Conditions to be observed in practice
The use of POCT devices for HbA1c value measurement allows the currently measured
HbA1c value to be discussed directly with the patient. There is also no need to
send a blood collection tube to a laboratory. However, the measurement quality
of all POCT systems is not sufficient.
Use with different patient groups
The HbA1c value measurement provides the desired information on long-term glucose
control in almost all diabetes types. In older patients it should be noted that
the HbA1c value increases physiologically (see Diabetes Diagnosis practical
recommendation).
Training/psychological aspects
In diabetes training, the concept of the HbA1c value should be explained to the
participants so that they understand the importance of target values and work
towards achieving their target values. However, thanks to the availability of
CGM data, the focus can be placed on the reduction of glucose fluctuations as a
medium-term therapeutic goal. If individual patients are deeply afraid of severe
hypoglycaemia, they will tend to aim for rather high HbA1c values. The opposite
is true for patients whose goal it is to avoid diabetes-associated sequelae
(“low-flying patients”) because of extreme fear.
Comment
In principle, the use of rtCGM/iscCGM systems also provides an overview
of the quality of glucose control over time. Thus, an average glucose value over
time can be calculated that correlates with the HbA1c value. The importance of
the HbA1c value remains high despite the availability of CGM data. The HbA1c
value is currently the only relevant surrogate endpoint associated with
subsequent complications. New endpoints that are obtained by properly evaluating
the data provided by CGM systems, such as “Time-in-Range” (TiR)

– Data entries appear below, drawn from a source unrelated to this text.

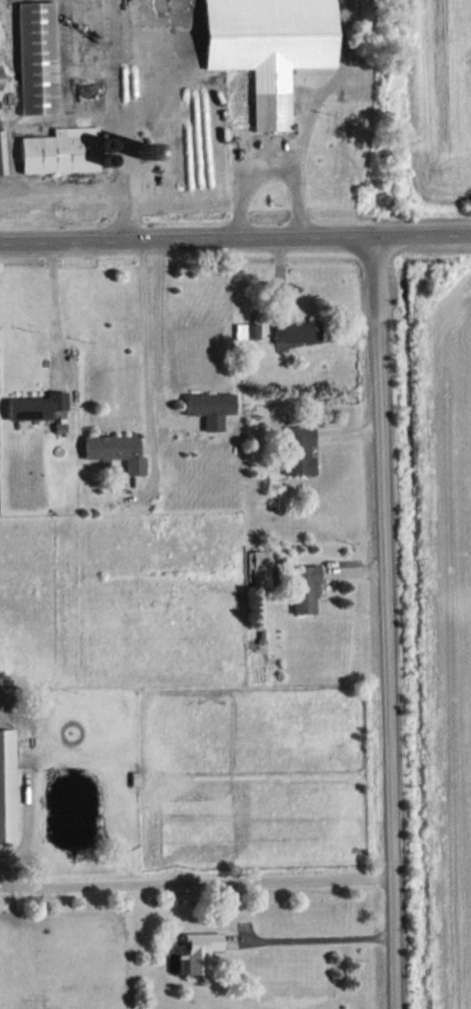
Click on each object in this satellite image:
building: (272, 47)
building: (38, 58)
building: (1, 78)
building: (63, 151)
building: (3, 152)
road: (274, 168)
road: (84, 190)
road: (235, 240)
road: (54, 306)
building: (298, 330)
building: (247, 331)
road: (157, 346)
road: (147, 372)
building: (40, 406)
building: (211, 408)
building: (117, 450)
building: (301, 450)
building: (306, 589)
road: (392, 623)
building: (8, 785)
road: (198, 881)
road: (321, 933)
building: (200, 951)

and “Time-below-Range” (TbR), facilitate the assessment of
glucose control quality ([Table 4]). The TiR and TbR,
for example, better reflect fluctuations in glucose concentrations than the
HbA1c value, but the parameters in the software programmes of the various
manufacturers are also system-dependent. In our view, parameters derived from
CGM, such as TiR/TbR, complement but do not replace the HbA1c value.
(https://www.deutsche-diabetes-gesellschaft.de/file-
admin/Redakteur/Stellungnahmen/2019/20190509_KLD_Stel-
lungnahme_Time_in_Range_2019_final.pdf)
The measurement quality of the CGM system used has an influence on the TiR.
Summary and outlook
The glucose measurement and control options presented have revolutionized diabetes
therapy over the past 40 years, providing patients with an unprecedented degree of
flexibility and safety in dealing with their disease.
This development has accelerated significantly over the last two decades, and the
market launch of AID systems will represent another quantum leap in diabetes
therapy.
All methods for glucose monitoring are subject to rapid change and further
development. Therefore, the statements formulated here should be continuously
updated through current literature reviews and observance of the
manufacturers' homepages. There is a need for an independent institute to
evaluate the performance of the measurement systems on the market, especially after
their market launch. This is also due to the weaknesses of the previous CE marking
system. It will take years before the improvements that come with the currently
revised CE system take effect.
Unfortunately, there is no European authority which is primarily concerned with
medical devices (as is the case with medicine); this is covered by the EU
Commission. The German authorities (BfArM) also have relatively few practical
options, since medical devices are a country issue. A dialogue between all parties
involved, i. e. manufacturers, cost carriers, health policymakers,
practitioners and patients - under the leadership of the German Diabetes
Society/AGDT - in the format of a round table would help to identify and
remedy deficiencies in order to significantly improve the situation.